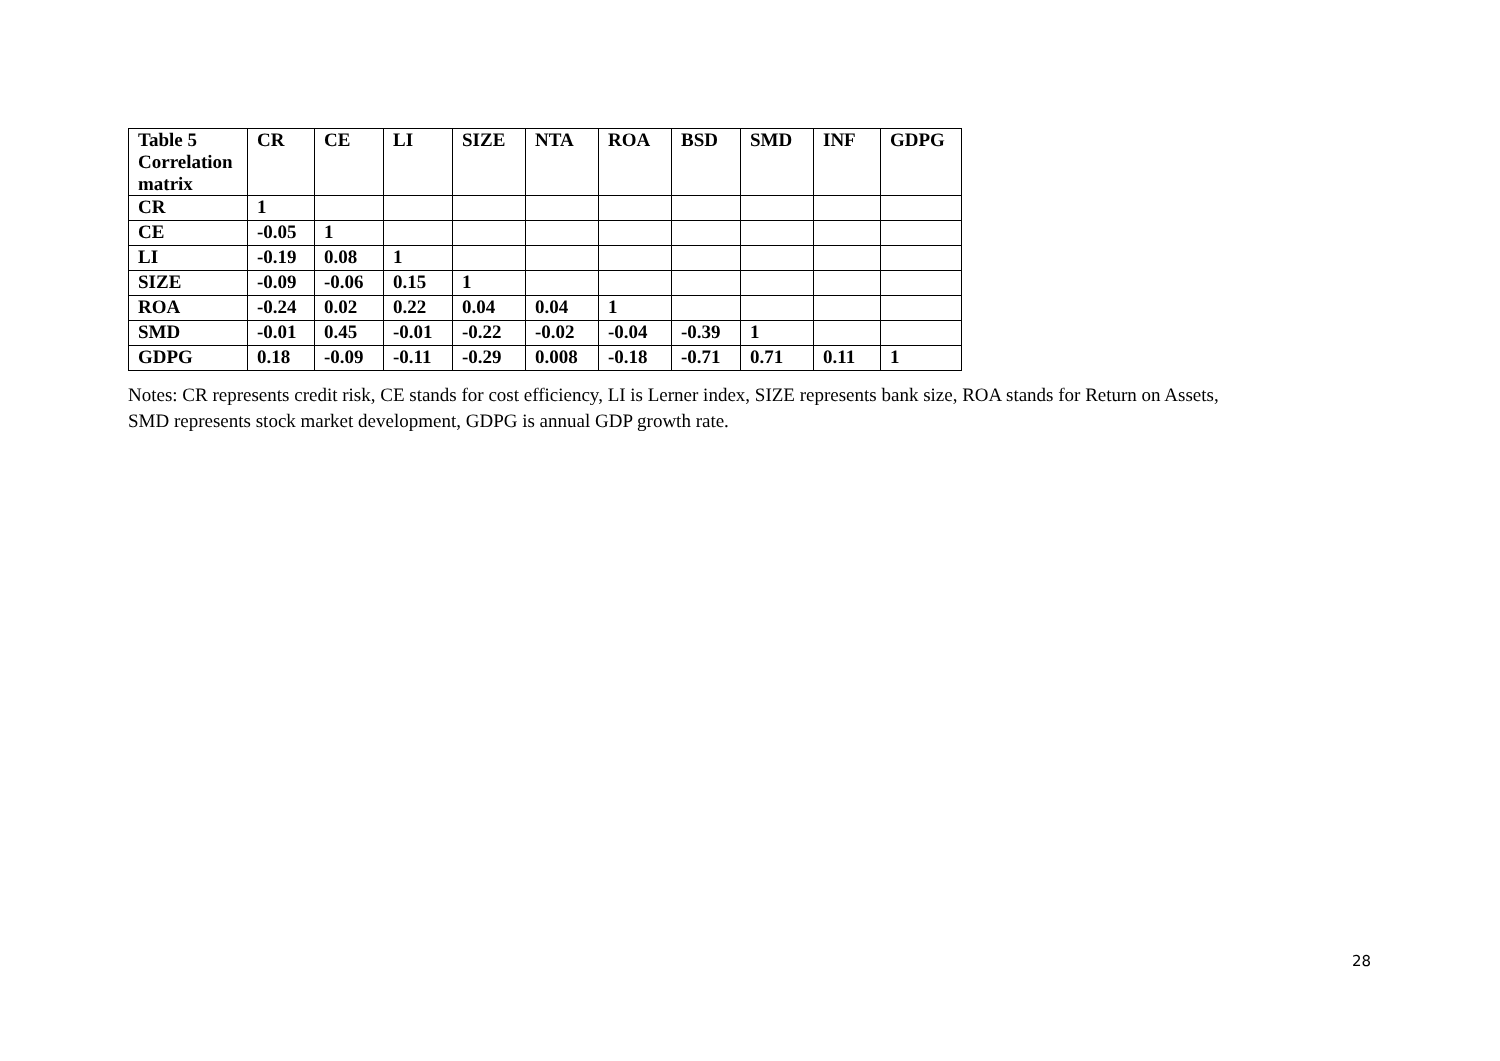| Table 5 Correlation matrix | CR | CE | LI | SIZE | NTA | ROA | BSD | SMD | INF | GDPG |
| --- | --- | --- | --- | --- | --- | --- | --- | --- | --- | --- |
| CR | 1 | | | | | | | | | |
| CE | -0.05 | 1 | | | | | | | | |
| LI | -0.19 | 0.08 | 1 | | | | | | | |
| SIZE | -0.09 | -0.06 | 0.15 | 1 | | | | | | |
| ROA | -0.24 | 0.02 | 0.22 | 0.04 | 0.04 | 1 | | | | |
| SMD | -0.01 | 0.45 | -0.01 | -0.22 | -0.02 | -0.04 | -0.39 | 1 | | |
| GDPG | 0.18 | -0.09 | -0.11 | -0.29 | 0.008 | -0.18 | -0.71 | 0.71 | 0.11 | 1 |
Notes: CR represents credit risk, CE stands for cost efficiency, LI is Lerner index, SIZE represents bank size, ROA stands for Return on Assets,
SMD represents stock market development, GDPG is annual GDP growth rate.
28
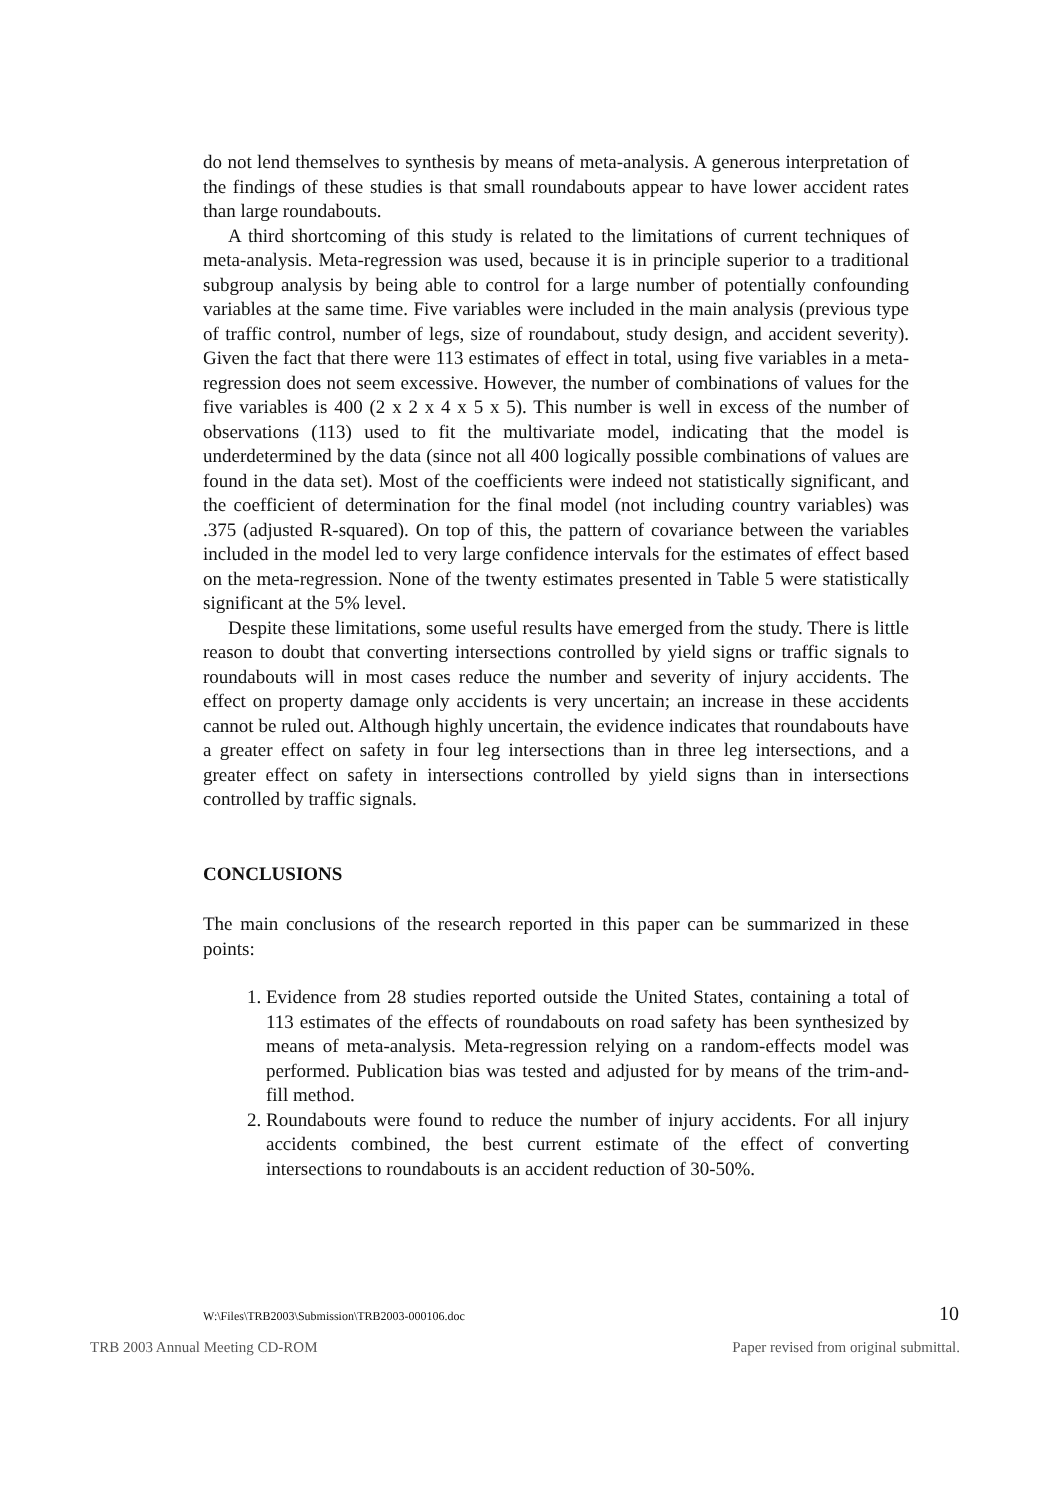do not lend themselves to synthesis by means of meta-analysis. A generous interpretation of the findings of these studies is that small roundabouts appear to have lower accident rates than large roundabouts.
A third shortcoming of this study is related to the limitations of current techniques of meta-analysis. Meta-regression was used, because it is in principle superior to a traditional subgroup analysis by being able to control for a large number of potentially confounding variables at the same time. Five variables were included in the main analysis (previous type of traffic control, number of legs, size of roundabout, study design, and accident severity). Given the fact that there were 113 estimates of effect in total, using five variables in a meta-regression does not seem excessive. However, the number of combinations of values for the five variables is 400 (2 x 2 x 4 x 5 x 5). This number is well in excess of the number of observations (113) used to fit the multivariate model, indicating that the model is underdetermined by the data (since not all 400 logically possible combinations of values are found in the data set). Most of the coefficients were indeed not statistically significant, and the coefficient of determination for the final model (not including country variables) was .375 (adjusted R-squared). On top of this, the pattern of covariance between the variables included in the model led to very large confidence intervals for the estimates of effect based on the meta-regression. None of the twenty estimates presented in Table 5 were statistically significant at the 5% level.
Despite these limitations, some useful results have emerged from the study. There is little reason to doubt that converting intersections controlled by yield signs or traffic signals to roundabouts will in most cases reduce the number and severity of injury accidents. The effect on property damage only accidents is very uncertain; an increase in these accidents cannot be ruled out. Although highly uncertain, the evidence indicates that roundabouts have a greater effect on safety in four leg intersections than in three leg intersections, and a greater effect on safety in intersections controlled by yield signs than in intersections controlled by traffic signals.
CONCLUSIONS
The main conclusions of the research reported in this paper can be summarized in these points:
1. Evidence from 28 studies reported outside the United States, containing a total of 113 estimates of the effects of roundabouts on road safety has been synthesized by means of meta-analysis. Meta-regression relying on a random-effects model was performed. Publication bias was tested and adjusted for by means of the trim-and-fill method.
2. Roundabouts were found to reduce the number of injury accidents. For all injury accidents combined, the best current estimate of the effect of converting intersections to roundabouts is an accident reduction of 30-50%.
W:\Files\TRB2003\Submission\TRB2003-000106.doc 10
TRB 2003 Annual Meeting CD-ROM Paper revised from original submittal.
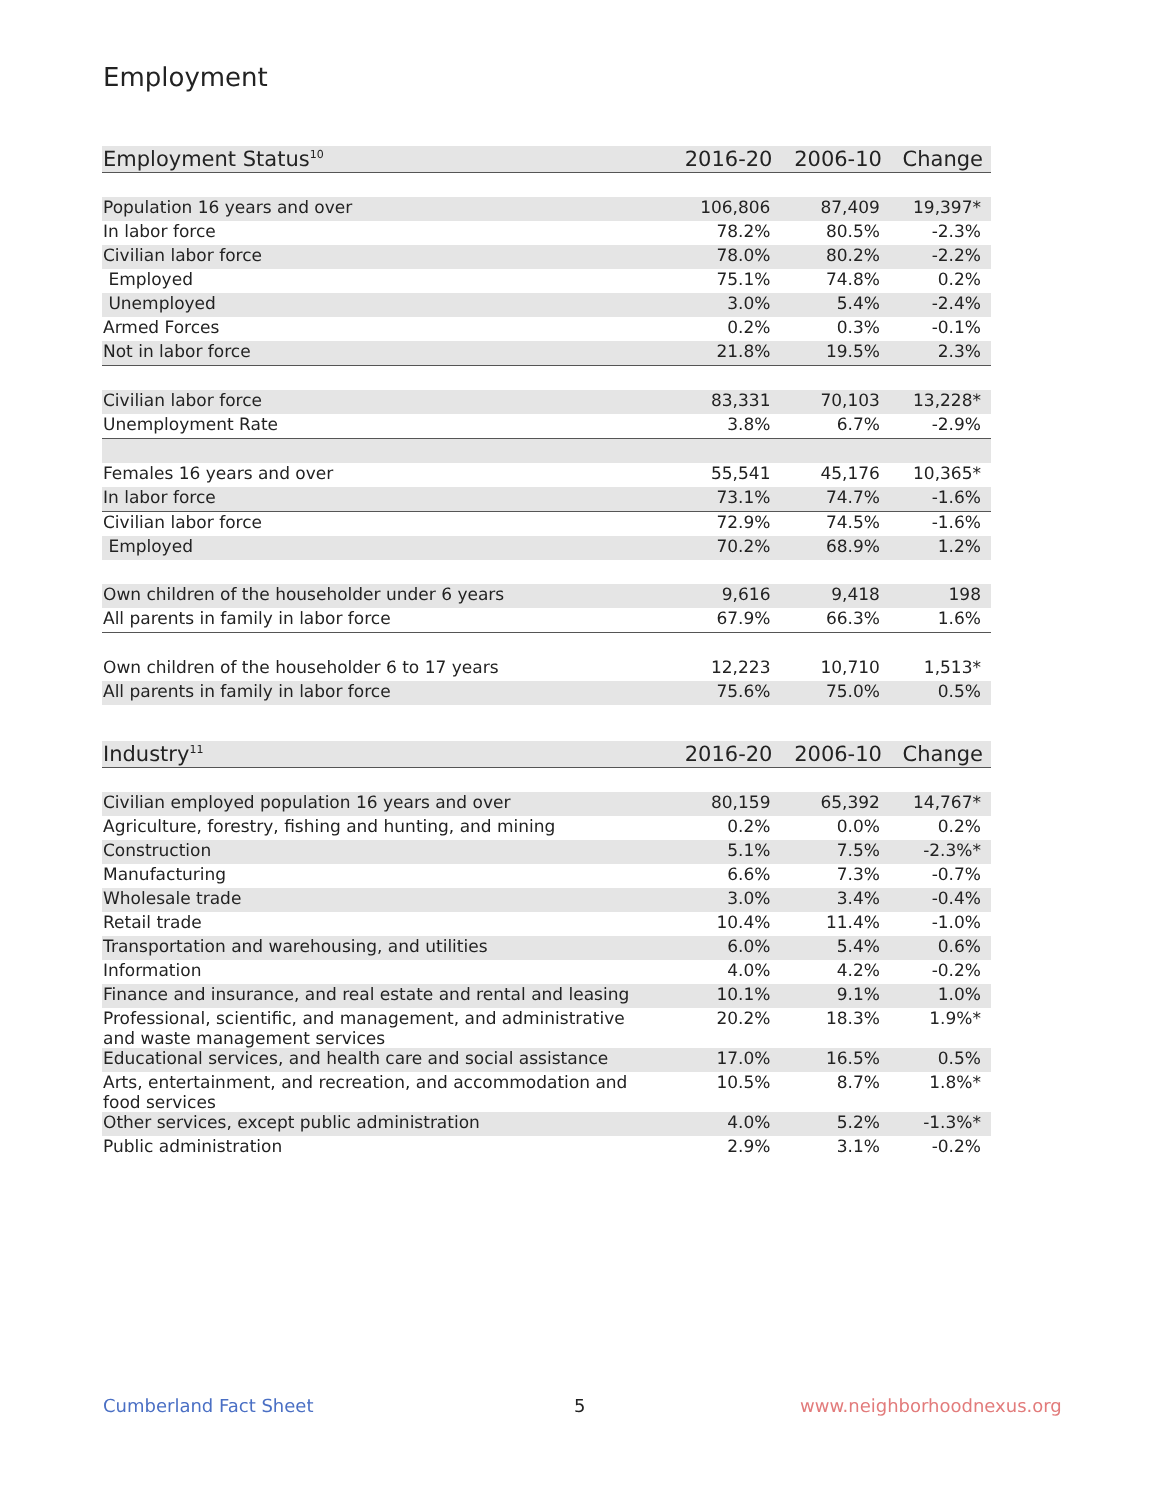Employment
| Employment Status<sup>10</sup> | 2016-20 | 2006-10 | Change |
| --- | --- | --- | --- |
| Population 16 years and over | 106,806 | 87,409 | 19,397* |
| In labor force | 78.2% | 80.5% | -2.3% |
| Civilian labor force | 78.0% | 80.2% | -2.2% |
| Employed | 75.1% | 74.8% | 0.2% |
| Unemployed | 3.0% | 5.4% | -2.4% |
| Armed Forces | 0.2% | 0.3% | -0.1% |
| Not in labor force | 21.8% | 19.5% | 2.3% |
| Civilian labor force | 83,331 | 70,103 | 13,228* |
| Unemployment Rate | 3.8% | 6.7% | -2.9% |
| Females 16 years and over | 55,541 | 45,176 | 10,365* |
| In labor force | 73.1% | 74.7% | -1.6% |
| Civilian labor force | 72.9% | 74.5% | -1.6% |
| Employed | 70.2% | 68.9% | 1.2% |
| Own children of the householder under 6 years | 9,616 | 9,418 | 198 |
| All parents in family in labor force | 67.9% | 66.3% | 1.6% |
| Own children of the householder 6 to 17 years | 12,223 | 10,710 | 1,513* |
| All parents in family in labor force | 75.6% | 75.0% | 0.5% |
| Industry<sup>11</sup> | 2016-20 | 2006-10 | Change |
| --- | --- | --- | --- |
| Civilian employed population 16 years and over | 80,159 | 65,392 | 14,767* |
| Agriculture, forestry, fishing and hunting, and mining | 0.2% | 0.0% | 0.2% |
| Construction | 5.1% | 7.5% | -2.3%* |
| Manufacturing | 6.6% | 7.3% | -0.7% |
| Wholesale trade | 3.0% | 3.4% | -0.4% |
| Retail trade | 10.4% | 11.4% | -1.0% |
| Transportation and warehousing, and utilities | 6.0% | 5.4% | 0.6% |
| Information | 4.0% | 4.2% | -0.2% |
| Finance and insurance, and real estate and rental and leasing | 10.1% | 9.1% | 1.0% |
| Professional, scientific, and management, and administrative and waste management services | 20.2% | 18.3% | 1.9%* |
| Educational services, and health care and social assistance | 17.0% | 16.5% | 0.5% |
| Arts, entertainment, and recreation, and accommodation and food services | 10.5% | 8.7% | 1.8%* |
| Other services, except public administration | 4.0% | 5.2% | -1.3%* |
| Public administration | 2.9% | 3.1% | -0.2% |
Cumberland Fact Sheet 5 www.neighborhoodnexus.org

☆ ☆ ☆

» **YOUR TASK**
Track down all lines above with the string "Change" and copy them.

» **SOLUTION BELOW**
| Employment Status<sup>10</sup> | 2016-20 | 2006-10 | Change |
| Industry<sup>11</sup> | 2016-20 | 2006-10 | Change |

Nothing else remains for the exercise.